Exercises
1. In the e-mail newsletter guide, rewrite everything from "Develop a plan" down to "of professional writers.", putting "freelance writers" in place of "professional writers".
2. Answer these questions from the e-mail newsletter guide:
(a) What difficulty level does it give?
(b) When should the mailing list be housecleaned?
(c) What kind of newsletter does not need a promotion plan?

[Page text]

How To

How to Administer Your Own E-mail Newsletter

Contributor
By eHow Contributing Writer
(3 Ratings)

Once you've set up an e-mail newsletter, you'll need to perform a number of administrative tasks on a regular basis. You'll need to add and remove subscribers to your mailing list, promote your "e-zine" to attract new subscribers, remove "dead" e-mail addresses from your mailing list, obtain fresh content, respond to subscriber messages, and make decisions about using ads in your newsletter.

Difficulty: Moderate
Instructions

Things You'll Need:

    Administrative Tasks

  1. Step 1

    Decide upon a publication schedule, then plan your own schedule so you can meet it.

  2. Step 2

    Add and remove subscribers as necessary. (See "How to Add and Remove Subscribers to an E-mail Newsletter.)

  3. Step 3

    Houseclean your mailing list (remove dead addresses) after each mailing. (See "How to "Houseclean" an E-mail Mailing List.")

  4. Step 4

    Develop a plan for promoting your newsletter so you can attract new subscribers or advertisers. If it is a private newsletter for family or friends, this will not be necessary. (See "Promote an E-mail Newsletter.")

  5. Content Creation

  6. Step 1

    Write your own articles, Web site reviews, news items and so forth.

  7. Step 2

    Engage the services of professional writers.

[/Page text]
[Supplied entries]

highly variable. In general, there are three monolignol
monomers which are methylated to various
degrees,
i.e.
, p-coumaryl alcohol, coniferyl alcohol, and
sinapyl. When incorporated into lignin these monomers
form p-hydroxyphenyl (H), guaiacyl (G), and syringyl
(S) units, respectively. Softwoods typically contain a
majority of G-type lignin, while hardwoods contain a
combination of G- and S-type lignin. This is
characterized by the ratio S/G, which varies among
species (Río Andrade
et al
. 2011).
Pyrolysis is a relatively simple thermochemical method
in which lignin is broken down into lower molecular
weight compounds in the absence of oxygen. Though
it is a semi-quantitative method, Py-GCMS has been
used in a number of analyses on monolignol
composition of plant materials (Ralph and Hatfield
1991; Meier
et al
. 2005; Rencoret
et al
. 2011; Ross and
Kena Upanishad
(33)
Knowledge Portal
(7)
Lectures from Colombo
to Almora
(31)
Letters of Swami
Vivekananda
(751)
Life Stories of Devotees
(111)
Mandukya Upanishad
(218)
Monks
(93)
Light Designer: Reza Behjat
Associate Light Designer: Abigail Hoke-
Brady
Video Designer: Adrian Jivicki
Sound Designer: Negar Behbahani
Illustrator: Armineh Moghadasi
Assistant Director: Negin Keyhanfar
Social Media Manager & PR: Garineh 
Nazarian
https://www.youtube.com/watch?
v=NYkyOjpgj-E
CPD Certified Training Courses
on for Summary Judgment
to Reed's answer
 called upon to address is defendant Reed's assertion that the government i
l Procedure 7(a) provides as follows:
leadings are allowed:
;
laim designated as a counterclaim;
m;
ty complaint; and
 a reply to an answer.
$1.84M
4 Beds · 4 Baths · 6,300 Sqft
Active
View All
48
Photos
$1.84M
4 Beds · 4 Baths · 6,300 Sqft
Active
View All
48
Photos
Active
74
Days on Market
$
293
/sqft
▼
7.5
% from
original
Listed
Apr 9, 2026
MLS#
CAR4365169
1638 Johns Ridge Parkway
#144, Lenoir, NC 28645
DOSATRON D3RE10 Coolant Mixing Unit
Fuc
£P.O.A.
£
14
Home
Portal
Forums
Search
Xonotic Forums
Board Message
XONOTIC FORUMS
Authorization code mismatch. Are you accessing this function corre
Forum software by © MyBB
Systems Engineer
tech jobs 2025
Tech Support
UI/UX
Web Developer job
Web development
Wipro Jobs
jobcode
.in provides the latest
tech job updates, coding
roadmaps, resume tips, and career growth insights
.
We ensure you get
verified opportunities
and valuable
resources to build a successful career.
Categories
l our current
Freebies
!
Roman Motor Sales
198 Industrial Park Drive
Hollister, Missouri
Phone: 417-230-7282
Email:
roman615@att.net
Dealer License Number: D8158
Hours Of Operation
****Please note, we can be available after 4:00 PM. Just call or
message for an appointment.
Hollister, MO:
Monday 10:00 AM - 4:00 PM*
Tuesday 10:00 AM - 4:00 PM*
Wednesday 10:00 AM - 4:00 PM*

[/Supplied entries]

Exercise solutions
1.
Develop a plan for promoting your newsletter so you can attract new subscribers or advertisers. If it is a private newsletter for family or friends, this will not be necessary. (See "Promote an E-mail Newsletter.")

  5. Content Creation

  6. Step 1

    Write your own articles, Web site reviews, news items and so forth.

  7. Step 2

    Engage the services of freelance writers.

2.
(a) Moderate
(b) After each mailing
(c) A private newsletter for family or friends